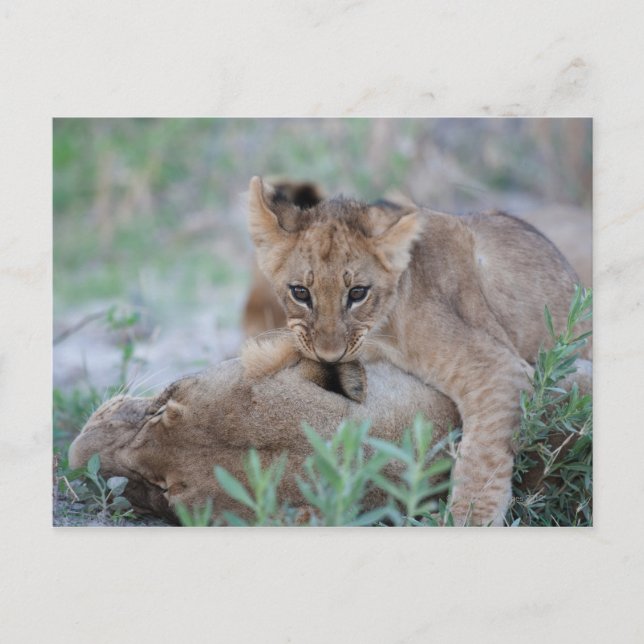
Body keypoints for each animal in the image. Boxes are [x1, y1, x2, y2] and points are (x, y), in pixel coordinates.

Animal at [246, 177, 591, 526]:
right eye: (300, 292)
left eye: (358, 293)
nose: (330, 356)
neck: (383, 327)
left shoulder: (499, 369)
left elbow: (482, 456)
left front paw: (466, 520)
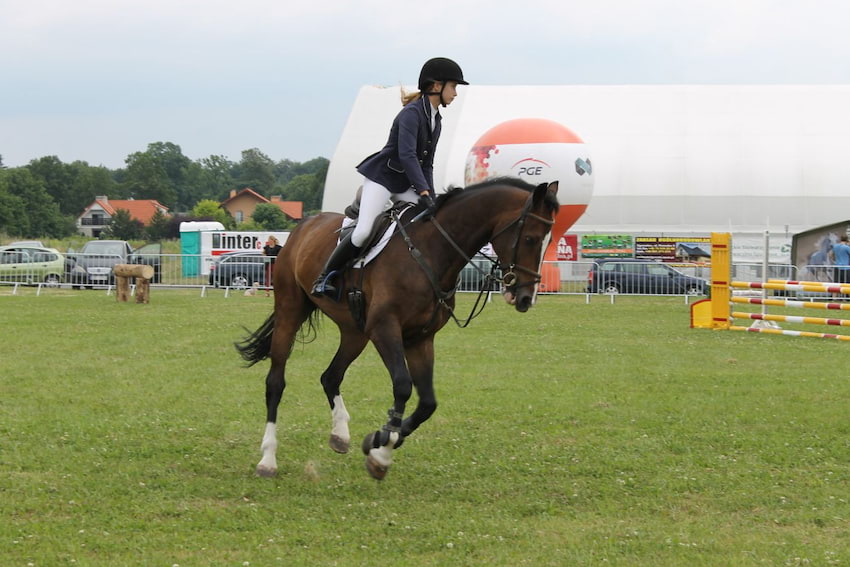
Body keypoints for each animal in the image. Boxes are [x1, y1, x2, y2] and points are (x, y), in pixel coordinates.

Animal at [235, 176, 560, 480]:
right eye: (531, 239)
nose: (525, 298)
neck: (432, 251)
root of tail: (304, 226)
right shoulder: (385, 328)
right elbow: (403, 385)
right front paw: (382, 449)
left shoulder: (420, 339)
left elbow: (427, 402)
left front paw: (380, 442)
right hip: (291, 310)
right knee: (275, 383)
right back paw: (268, 459)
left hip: (355, 331)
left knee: (331, 376)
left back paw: (340, 435)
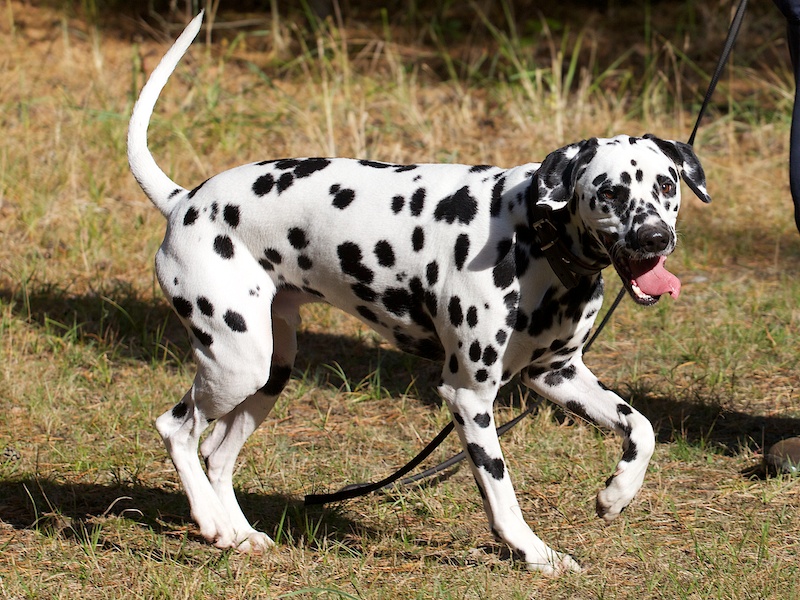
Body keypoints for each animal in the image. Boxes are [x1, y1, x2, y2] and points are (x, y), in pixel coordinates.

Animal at [127, 12, 710, 575]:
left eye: (665, 184)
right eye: (609, 191)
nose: (655, 238)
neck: (534, 237)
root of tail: (184, 200)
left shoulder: (558, 374)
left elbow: (643, 427)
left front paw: (616, 495)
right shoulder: (469, 397)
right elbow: (502, 496)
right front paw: (534, 554)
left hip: (271, 368)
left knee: (217, 453)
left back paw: (239, 534)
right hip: (237, 364)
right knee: (177, 430)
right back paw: (210, 523)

# # # #

## Prompt
From the first line to the last, reproduce the records above exactly and skip the pictures.

## Exercise response
Body keypoints for each animal in the image. Boxes are [x1, y1, x2, y2] and points are (x, y), in pixel coordinates.

Animal at [246, 177, 591, 526]:
right eye: (300, 292)
left eye: (358, 293)
nose: (330, 356)
neck: (383, 327)
left shoulder: (499, 369)
left elbow: (482, 456)
left front paw: (466, 520)
Body keypoints for each animal in the image. Boxes are [x1, y1, x2, y2] and points are (x, y), in pixel coordinates.

Animal at [235, 176, 560, 480]:
right eye: (531, 239)
nose: (525, 298)
neck: (432, 251)
root of tail: (304, 226)
right shoulder: (385, 328)
right elbow: (403, 385)
right front paw: (382, 449)
left shoulder: (420, 339)
left elbow: (427, 402)
left front paw: (380, 442)
right hip: (291, 310)
right knee: (275, 383)
right back paw: (268, 459)
left hip: (355, 331)
left knee: (331, 376)
left back paw: (340, 435)
Body keypoints for each animal in the image. Boxes are [x1, y1, x2, y2] and points are (x, y), in pixel coordinates.

Animal at [127, 12, 710, 575]:
left eye: (665, 184)
right eye: (609, 191)
nose: (655, 238)
neck: (534, 237)
root of tail: (184, 200)
left shoulder: (558, 374)
left elbow: (643, 427)
left front paw: (616, 495)
right shoulder: (469, 397)
right elbow: (502, 496)
right front paw: (534, 554)
left hip: (271, 368)
left knee: (217, 453)
left back paw: (239, 534)
right hip: (237, 364)
right knee: (177, 430)
right back paw: (210, 523)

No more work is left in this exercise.